(The Center Square) — Fewer Hoosier homeowners now owe less than half of their home’s value on their mortgages than they did at the end of 2023, according to a report by a California-based company that collects real estate data.
ATTOM, in its U.S. Home Equity & Underwater Report for the first quarter of 2024, found just 40.9% of mortgages tied to a residential property in Indiana could be considered “equity-rich.” That was down from 43% in the previous quarter, and the 2.1 percentage-point drop was the fifth highest nationally.
In a release, the firm noted that the national median value for single-family homes and condominiums fell by 4% over the winter and was only up 3% from the first quarter of 2023. It added that equity in a home can drop even as the homeowner continues to pay down their mortgage since it’s based on the ratio of the mortgage balance to the home’s estimated value.
An “equity-rich” mortgage is defined as a loan where the balance is less than 50% of its perceived value. According to the report, Indiana was one of 26 states that had fewer houses meet those criteria.
Indiana does trail the nation when it comes to equity-rich residential properties. The national rate is 45.8% nationally, but it, too, is sliding. This was the third consecutive quarterly decline and the lowest the rate has been in two years. However, ATTOM CEO Rob Barber said there are still some bright spots for many homeowners.
“Homeowner balance sheets continue to benefit in a huge way from the boom times in the form of elevated equity that can be used to help finance all kinds of things, from home renovations to business startups. Still, the windfalls are starting to erode bit by bit amid mounting signs that the market is no longer so super-heated,” he said. “It’s too early to make any broad statements about the market direction, especially coming off the typically slower Fall and Winter months. But amid the recent trends, this year’s Spring buying season will be of heightened importance in telling us if there is a new long-term market pattern developing.”

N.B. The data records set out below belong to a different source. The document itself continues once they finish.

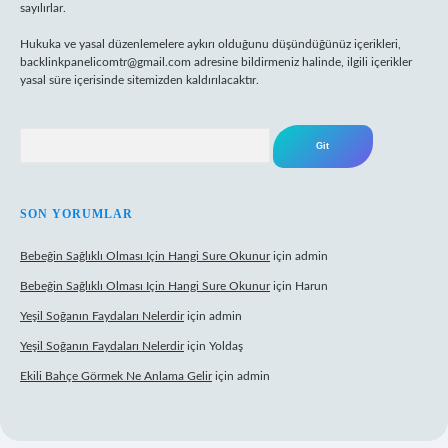
sayılırlar.
Hukuka ve yasal düzenlemelere aykırı olduğunu düşündüğünüz içerikleri,
backlinkpanelicomtr@gmail.com
adresine bildirmeniz halinde, ilgili içerikler
yasal süre içerisinde sitemizden kaldırılacaktır.
Arama
SON YORUMLAR
Bebeğin Sağlıklı Olması Için Hangi Sure Okunur
için
admin
Bebeğin Sağlıklı Olması Için Hangi Sure Okunur
için
Harun
Yeşil Soğanın Faydaları Nelerdir
için
admin
Yeşil Soğanın Faydaları Nelerdir
için
Yoldaş
Ekili Bahçe Görmek Ne Anlama Gelir
için
admin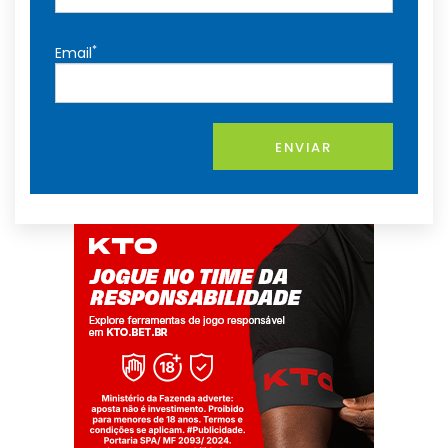
*
Email
ENVIAR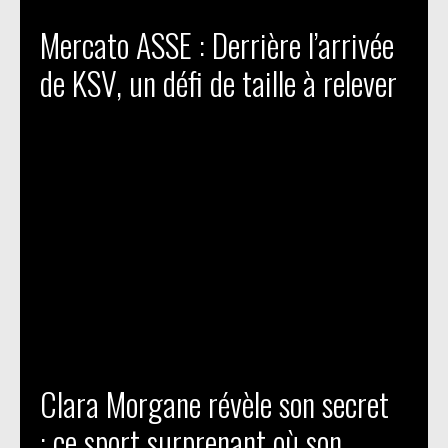
Mercato ASSE : Derrière l’arrivée
de KSV, un défi de taille à relever
Clara Morgane révèle son secret
: ce sport surprenant où son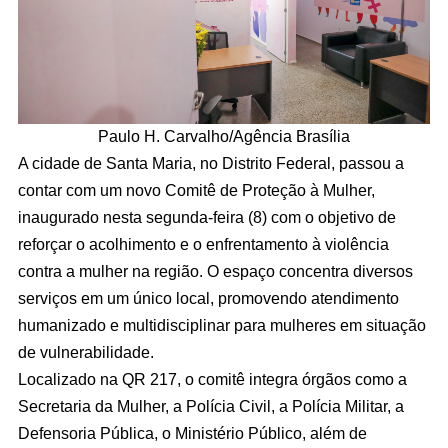
Paulo H. Carvalho/Agência Brasília
A cidade de Santa Maria, no Distrito Federal, passou a
contar com um novo Comitê de Proteção à Mulher,
inaugurado nesta segunda-feira (8) com o objetivo de
reforçar o acolhimento e o enfrentamento à violência
contra a mulher na região. O espaço concentra diversos
serviços em um único local, promovendo atendimento
humanizado e multidisciplinar para mulheres em situação
de vulnerabilidade.
Localizado na QR 217, o comitê integra órgãos como a
Secretaria da Mulher, a Polícia Civil, a Polícia Militar, a
Defensoria Pública, o Ministério Público, além de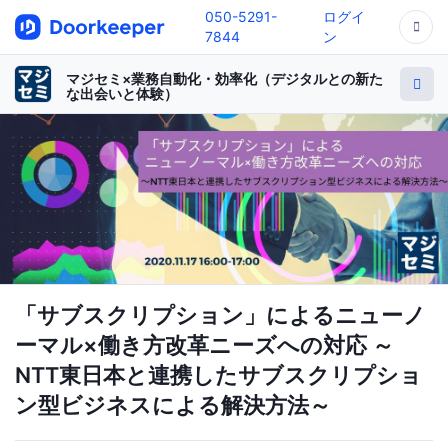
050-5291-
ログイ
7844
ン
マジセミ×業務自動化・効率化（デジタルとの新た
な出会いと体験）
「サブスクリプション」によるニューノ
ーマル×働き方改革ニーズへの対応 ～
NTT東日本と連携したサブスクリプショ
ン型ビジネスによる解決方法～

Indiana wasn’t alone regionally in seeing a loss of equity. Kentucky had the steepest drop of any state from quarter to quarter, going from 35.4% to 28.7%. Both Kentucky and Illinois (28.3%) ranked among the bottom 10 for equity-rich properties. Meanwhile, both Cook County, Illinois, with a rate of 26.5%, and Jefferson County, Kentucky, with a rate of 26.7%, were among the bottom five for equity-rich rates for counties with a population of 500,000 or more.